Ratesetting under the DPS operates in the same fashion as a linear regression equation. There is a base monthly rate for each enrollee that is analogous to an intercept (which amounted to $166 in the five-State study), an age-sex adjustment (which ranged from -$47 to +$29 in the study), a geographic adjustment (e.g., urban-rural), an incremental payment for any of the 10 hierarchic categories in which an enrollee has a diagnosis, and an incremental payment for each diagnosis an enrollee may have within the 8 fully counted categories; all of the adjustments are analogous to β weights in a linear regression. The monthly increment for the AIDS category in the five-State study was $1,107, but this is only a part of the total payment that an MCO would receive for an enrollee with AIDS. It would also receive the baseline payment; adjustments for enrollee age, sex, and geographic location; and increments for other illness categories recorded in encounter data. Thus, the annual figure already reported from the five-State study translates to a monthly payment of $1,903. This does not include protease inhibitors, for which Colorado's Medicaid program pays on a FFS basis. In practice, each State using the DPS is encouraged to set its own increments based on historic Medicaid FFS data.

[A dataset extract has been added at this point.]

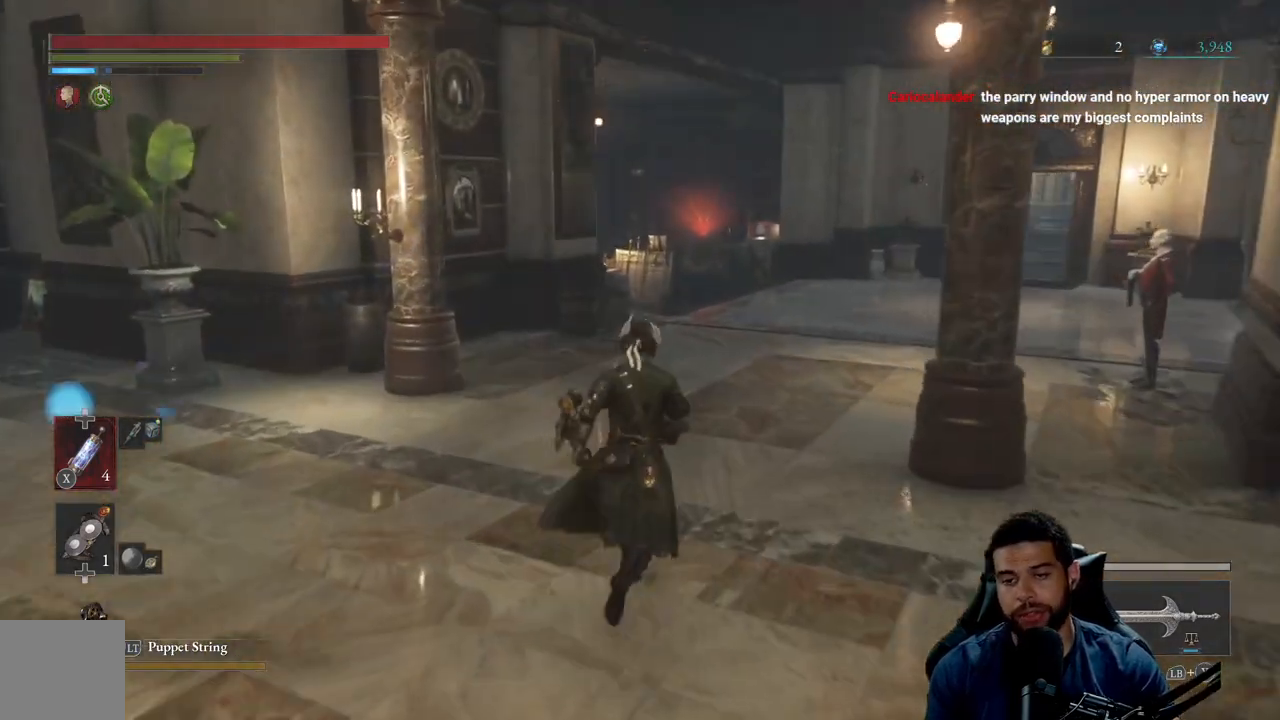
{"buttons": ["B"], "left_stick": "up", "right_stick": "center", "events": []}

Rather than paying an individual capitation rate to MCOs for each enrollee, Colorado decided to compute a single capitation payment for each MCO on the basis of its case mix of enrollees. Thus, MCOs with disproportionate shares of high-cost clients are paid a capitation rate proportionately higher than the statewide average, and those with low shares of such clients are getting a rate lower than the statewide average. The capitation rates that took effect in October 1997 were computed to make expenditures under the managed care program total 95 percent of the FFS Medicaid expenditures during fiscal year 1996-97. The base rates (subject to adjustment) are shown in Table 3; case-mix adjustments were anticipated to range from 0.83 to 1.27. It should be noted that the DPS was developed specifically to set rates for people with disabilities; however, Colorado is using it to set rates for AFDC/TANF Medicaid enrollees as well, having found in a pilot study that DPS was a reasonable predictor of resource utilization in that population (Tollen and Rothman, 1998).

Table 3. Colorado's Base Medicaid Capitation Rates for 1997-98.

Program Geographic Area Rate per Member per Month
AFDC Adults Denver $139.55
Non-Metro Area 137.82
AFDC Children Denver 58.68
Non-Metro Area 57.92
Aid to Disabled Denver 306.03
Non-Metro Area 330.12

NOTE: AFDC is Aid to Families with Dependent Children.

ACG Model in Maryland

In addition to developing the special AIDS rates shown in Table 1, Maryland has instituted a global health-based payment system for its Medicaid managed care program, based on the ACG model. This model has been under development for several years, during which time it has been revised several times and has generated several variants, including Major Diagnostic Category and Hospital Dominant models (Weiner et al., 1996). The first of these takes into account only ambulatory diagnoses, while the second uses diagnostic categories recorded for an enrollee in both inpatient and outpatient settings.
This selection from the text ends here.